Water: For Health, For Healing, For Life by Batmanghelidj F
Author:Batmanghelidj, F. [Batmanghelidj, F.]
Language: eng
Format: epub, pdf
Tags: HEA028000
Publisher: Grand Central Publishing
Published: 2008-11-02T04:00:00+00:00
Bulimia
I am sure you are very sympathetic to people who have been given the label of “bulimic.” These people eat and then throw up whatever they have eaten. The most famous bulimic was probably the late Princess Diana. Bulimia sufferers are constantly hungry, and are also depressed and antisocial, as seems to have been the case with Princess Diana throughout her private and married life.
There is a belief among pundits who profess to understand bulimia, that the whole problem is caused by an undercurrent of psychological issues within the thought processes of bulimics. Since more women suffer from the problem than men, it is assumed that the act of eating and then throwing up whatever has been eaten is a measure to remain thin. I disagree.

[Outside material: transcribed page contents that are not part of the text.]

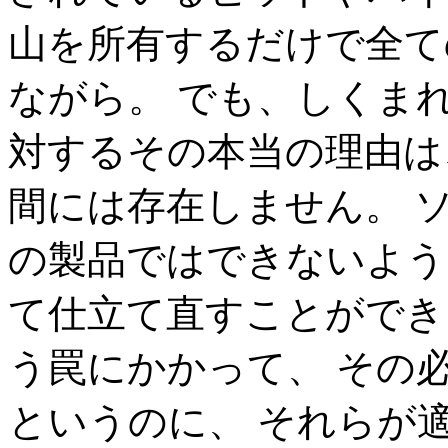
山を所有するだけで全て
ながら。 でも、しくま
対するその本当の理由は
間には存在しません。 
の製品ではできないよう
て仕立て直すことができ
う罠にかかって、 その
というのに、 それらが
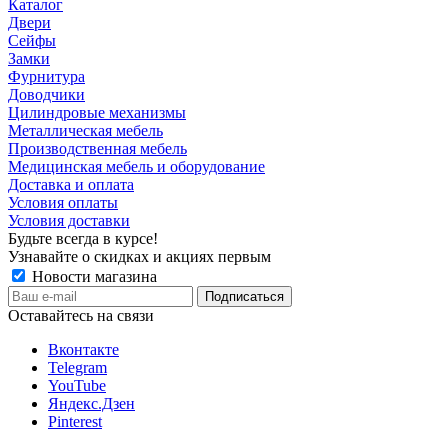
Каталог
Двери
Сейфы
Замки
Фурнитура
Доводчики
Цилиндровые механизмы
Металлическая мебель
Производственная мебель
Медицинская мебель и оборудование
Доставка и оплата
Условия оплаты
Условия доставки
Будьте всегда в курсе!
Узнавайте о скидках и акциях первым
Новости магазина
Оставайтесь на связи
Вконтакте
Telegram
YouTube
Яндекс.Дзен
Pinterest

Uncontrollable and repeated vomiting of the stomach contents, which has been given the medical labels of “heartburn” or “bulimia,” could be one of the ways the body prevents irreparable damage when it is severely dehydrated. When it is said that bulimics feel hungry all the time, there is confusion. As far as I am concerned, they are confusing their sensation of thirst with the sensation of hunger. When they should be drinking water, they eat. Naturally, the body rejects the food because it does not possess enough water to digest and assimilate the food. This is the reason why bulimics grow so thin. The same dehydration can also be responsible for some of the emotional and psycho-logical changes in these people.
I met Amir in the prison where I started to research the impact of water on the treatment of peptic ulcer disease. For more than ten years, on and off, he had been suffering from heartburn. During the flare-up phase of the problem, he would routinely vomit in his sleep—so forcefully that part of his stomach contents would jet out of his nose. Often he could not clear out of his bed in time to avoid making a mess. You can imagine he had difficulty sleeping during these times. Because none of the regular medications could stop such vomiting, he had taken it for granted that his problem was incurable.

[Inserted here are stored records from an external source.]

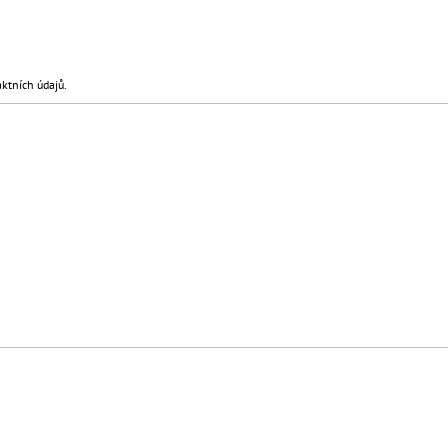
ČERNÁ BEZŠROUBKOVÝ
KLAPKA KOMPLE
699 Kč
699 Kč
Původně:
750 Kč
Původně:
750 Kč
ktních údajů.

I asked him to drink a full glass of water a half hour before his food and increase his daily water intake. As simply as you read these lines, his heartburn disappeared and never came back while he was in the prison with me.
Let me share with you the human side of Amir's story. It is interesting that in his immediate family, his daughter, his wife, and his brother had similar problems—heartburn that culminated in vomiting when the disease flared up. At this time in the life of the family, when there was a lot of fear that Amir might not get out of prison anytime soon, none of them was in a good state of health. They were stressed beyond words. They would travel for miles every week to see Amir. They would wait outside the prison walls for hours, in the heat of the summer and the cold of the winter, to have a ten- to fifteen-minute visitation.